- TEXT PROVIDED
+++

Friday, December 28, 2012

Alone

I've noticed a trend lately. He comes home late at night and just goes to sleep. Why can't I have as little emotion as he does? Why can't I just be happy being alone? I cannot wait to just feel normal again...whole. Sad right? I feel pathetic, but after a third of my life has been spent with one person, it's difficult to just move on...at least for me anyway. I may be giving up on our relationship (now) but I'll never give up on him, he's an important part of my life. He has been a very important part of my life...letting go of that is difficult. I'm losing my best friend. Ugh, I hate this part...

Thursday, December 27, 2012

Beating A Dead Horse

Today began as usual, waking up and heading out to work. Things were going ok until I saw a notification on my phone, it was him posting on Facebook, "tired of the crap, leave me the f alone." My blood pressure skyrocketed, I mean sure, I've done some stupid things through this ordeal, some I may not even be proud of, but this time, I felt surely it wasn't about me. I hadn't done anything. If it was about me, why would he post it on Facebook? I began racking my brain trying to figure out what I had done to set him off. I hadn't a clue. Then it hit me, 2 of those 3 framed intensely meaningful (at least to me) pictures that I had given him were in the bedroom. See, last night after he left for another night out, I thought to myself, hey I'm going to hang these. I got distracted when my sister called and set them on the TV stand in the bedroom. I can't imagine why that would piss him off so much, but then again, these days it doesn't take much. I mean he gets angry when he begins to feel sad or maybe even remember that he still loves me. Whatever the case may be, I decided to just not say anything later tonight.

As an aside, it's amazing the number of people who "liked" his status, as if they all have/had an inside line to what really is going on between us. The sad thing, it's not what they think that bothers me, it's what he's told them.

I get home, attempt going for a walk but it's bitterly cold AND drizzling, so instead I sat there watching TV...waiting. He comes home and doesn't say a word. I ask if his status was about me, he replies with a simple "maybe". I apologize for taking those photos and describe my intent, he wonders why I'd want to hang them. So obviously it wasn't the pictures missing. Instead of an explanation of what set him off, I'm informed that he will be moving in February into an apartment with his friend Daniel. He wants to break the lease. He asks, "You never planned to move did you?" I answer honestly and tell him that yes, not only had I planned to move, but that I'm meeting with the agent this weekend. He seemed a bit upset by that, I can't tell if he's just having allergies or maybe crying. It makes me sad.

+++

- DESCRIPTION OF THE TASK
Answer these questions from the blog text above.
(a) Whom does he plan to share an apartment with in February?
(b) What distracted the writer from hanging the pictures the night before?
(c) Why did the writer skip the walk after getting home?

+++

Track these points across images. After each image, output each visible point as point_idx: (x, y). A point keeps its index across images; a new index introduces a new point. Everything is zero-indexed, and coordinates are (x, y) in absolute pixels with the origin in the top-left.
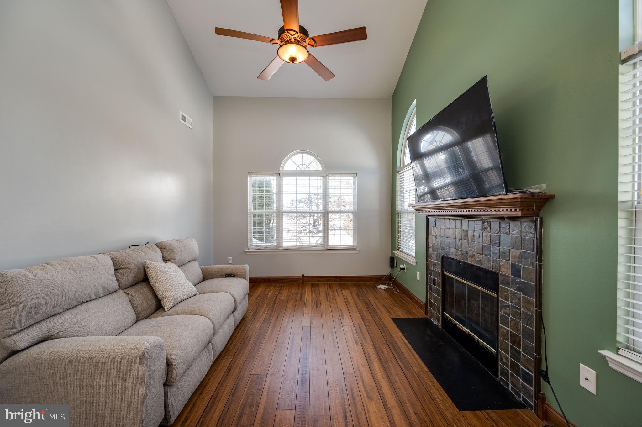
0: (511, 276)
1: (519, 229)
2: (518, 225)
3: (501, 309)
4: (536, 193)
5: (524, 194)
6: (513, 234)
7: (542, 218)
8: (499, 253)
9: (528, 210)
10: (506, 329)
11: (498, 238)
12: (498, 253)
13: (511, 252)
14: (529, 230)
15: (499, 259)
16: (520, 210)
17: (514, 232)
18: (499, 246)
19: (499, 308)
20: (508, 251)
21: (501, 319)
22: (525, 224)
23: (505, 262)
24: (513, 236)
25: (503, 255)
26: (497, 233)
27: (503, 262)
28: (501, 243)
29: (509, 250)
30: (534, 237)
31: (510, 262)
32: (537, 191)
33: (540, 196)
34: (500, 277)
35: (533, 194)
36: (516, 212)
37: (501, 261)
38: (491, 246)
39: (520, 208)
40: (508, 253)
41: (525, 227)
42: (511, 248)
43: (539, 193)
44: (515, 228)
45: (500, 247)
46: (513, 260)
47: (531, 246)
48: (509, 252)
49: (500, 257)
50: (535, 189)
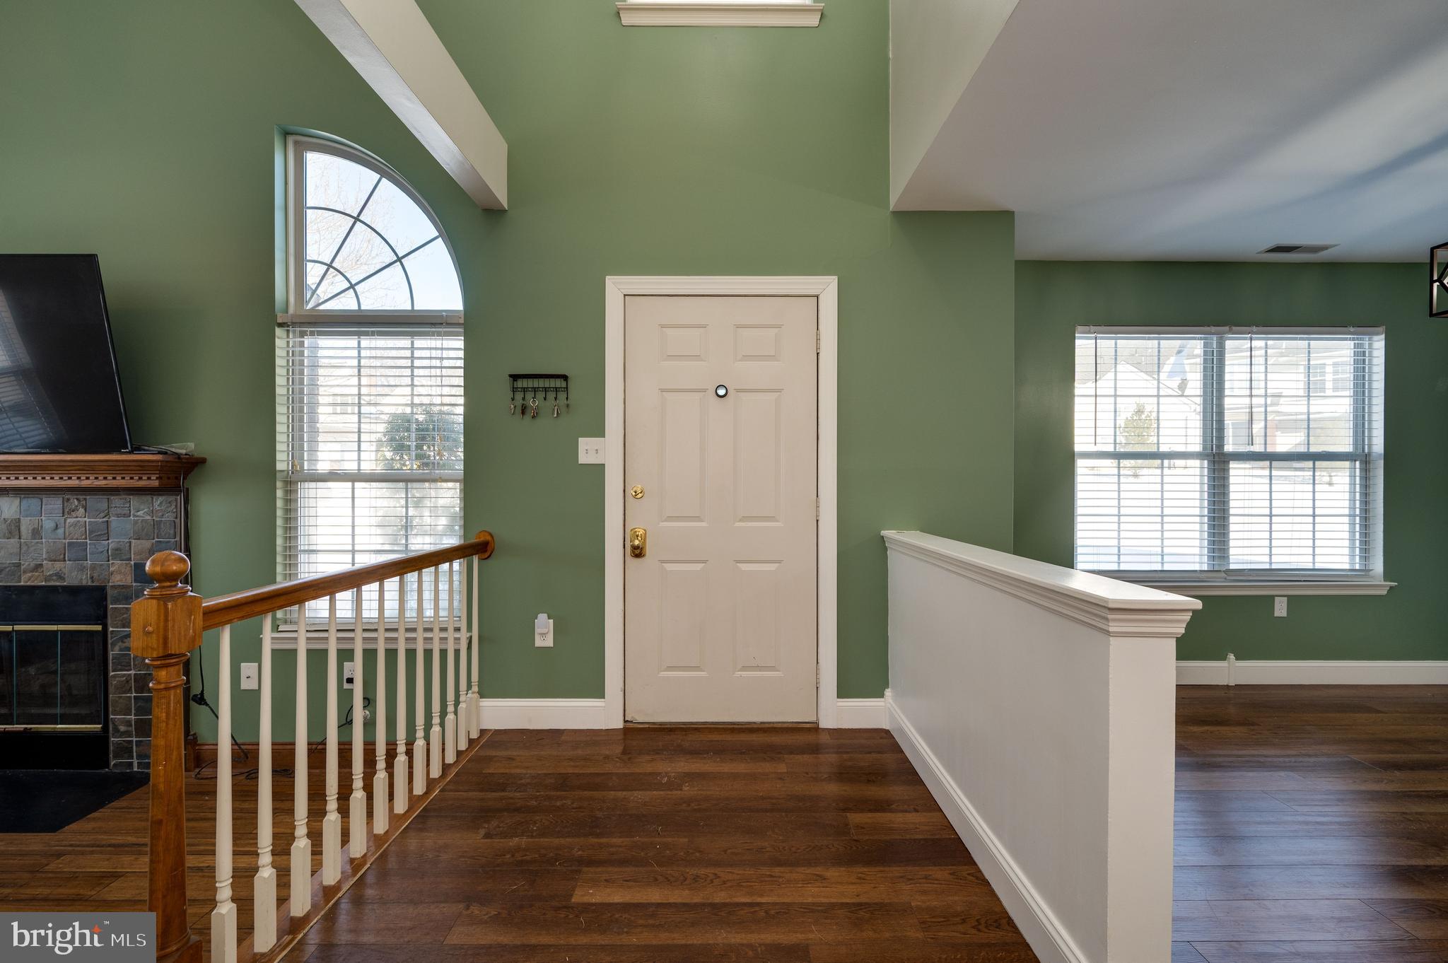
0: (134, 584)
1: (149, 508)
2: (147, 501)
3: (113, 644)
4: (182, 454)
5: (165, 456)
6: (137, 516)
7: (188, 489)
8: (108, 550)
9: (169, 478)
10: (124, 675)
11: (105, 526)
12: (105, 553)
13: (133, 545)
14: (168, 507)
15: (109, 561)
16: (157, 478)
17: (140, 513)
18: (108, 540)
19: (110, 646)
20: (128, 544)
21: (112, 663)
22: (161, 499)
23: (122, 564)
24: (138, 518)
25: (118, 553)
26: (103, 518)
27: (116, 565)
28: (111, 534)
29: (130, 542)
30: (176, 518)
31: (132, 563)
32: (184, 452)
33: (187, 459)
34: (110, 592)
35: (178, 456)
36: (150, 481)
37: (113, 563)
38: (89, 542)
39: (158, 476)
40: (127, 548)
41: (161, 503)
42: (134, 539)
43: (186, 455)
44: (142, 507)
45: (110, 541)
46: (138, 557)
47: (172, 532)
48: (130, 546)
49: (110, 558)
50: (179, 448)
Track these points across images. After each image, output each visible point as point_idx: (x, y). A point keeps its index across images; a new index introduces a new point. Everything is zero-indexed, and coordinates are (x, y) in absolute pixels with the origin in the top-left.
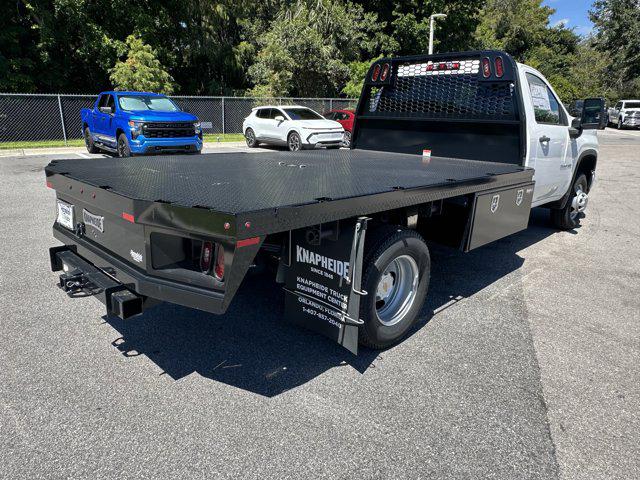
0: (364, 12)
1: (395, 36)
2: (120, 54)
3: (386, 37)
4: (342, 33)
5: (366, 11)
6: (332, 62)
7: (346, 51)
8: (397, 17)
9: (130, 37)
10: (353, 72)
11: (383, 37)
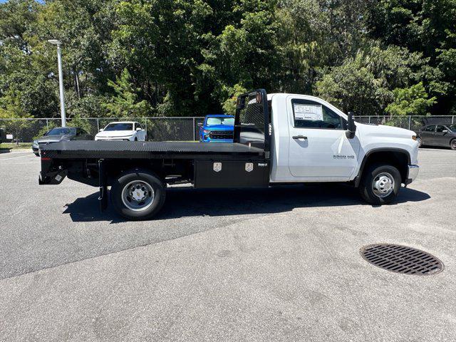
0: (410, 52)
1: (440, 67)
2: (230, 95)
3: (431, 68)
4: (389, 69)
5: (411, 51)
6: (379, 90)
7: (393, 81)
8: (440, 52)
9: (237, 85)
10: (396, 96)
11: (428, 68)
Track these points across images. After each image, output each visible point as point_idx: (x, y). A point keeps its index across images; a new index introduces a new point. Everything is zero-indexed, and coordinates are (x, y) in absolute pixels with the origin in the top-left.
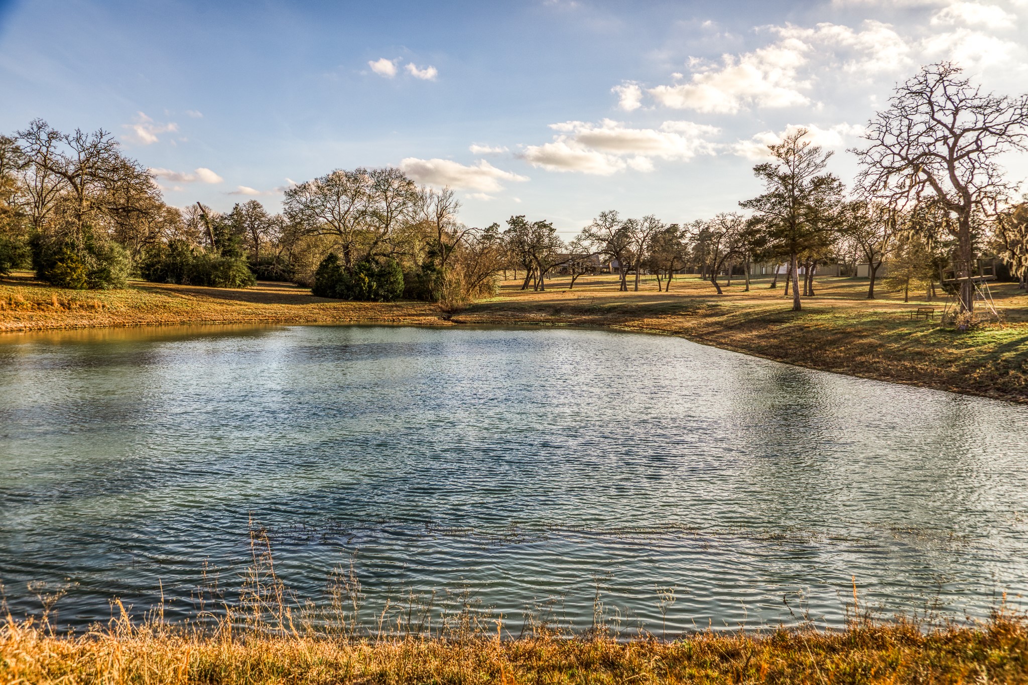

+++

- ANSWER TO THE PROBLEM
(a) His friend Daniel.
(b) A phone call from the writer's sister.
(c) It was bitterly cold and drizzling.